# EXTRACTED TEXT:
** Start **

Jones made his film debut in Stanley Kubrick’s Dr. Strangelove in 1964 and played many roles on stage and screen before he shot to international fame for his voice portrayal as Darth Vader in the Star Wars franchise, beginning with the original 1977 film.

He will be remembered for other memorable film roles including the reclusive writer coaxed back into the spotlight in Field of Dreams, the boxer Jack Johnson in the stage and screen hit The Great White Hope, the writer Alex Haley in Roots: The Next Generation and a South African minister in Cry, the Beloved Country.

Other notable roles include in Conan the Barbarian (1982), Coming to America (1988), Field of Dreams (1989), The Hunt for Red October (1990) and The Lion King (1994).

He was inducted into the American Theatre Hall of Fame in 1985 and was honoured with the National Medal of Arts in 1992, the Kennedy Center Honour in 2002, the Screen Actors Guild Life Achievement Award in 2009 and the Honorary Academy Award in 2011.

He was nominated for a Lead Actor Oscar for his role in The Great White Hope (1971) and was given an honorary Oscar at the 2012 ceremony. An eight-time Emmy nominee, his two wins both came in 1991: Lead Actor in a Drama Series for Gabriel’s Fire and Supporting Actor in a Miniseries or a Special for Heat Wave.

He cut an elegant figure late in life, with a wry sense of humour and a ferocious work habit. In 2015, he arrived at rehearsals for a Broadway run of The Gin Game having already memorised the play and with notebooks filled with comments from the creative team. He said he was always in service of the work.

“The need to storytell has always been with us,” he told The Associated Press then.

“I think it first happened around campfires when the man came home and told his family he got the bear, the bear didn’t get him.”

** End **

# TASKS:
1. Pull the passage from "He cut an elegant" to "of the work." out of the career summary of Jones.
2. According to the career summary of Jones, in what year was he inducted into the American Theatre Hall of Fame?

# PROVIDED INFORMATION:
** Start **

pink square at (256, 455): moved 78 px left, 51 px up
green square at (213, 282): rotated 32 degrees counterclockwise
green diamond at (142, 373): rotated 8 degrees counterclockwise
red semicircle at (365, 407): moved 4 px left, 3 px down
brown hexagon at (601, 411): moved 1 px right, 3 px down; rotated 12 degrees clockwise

** End **

# EXPECTED OUTPUTS:
1.
He cut an elegant figure late in life, with a wry sense of humour and a ferocious work habit. In 2015, he arrived at rehearsals for a Broadway run of The Gin Game having already memorised the play and with notebooks filled with comments from the creative team. He said he was always in service of the work.

2. 1985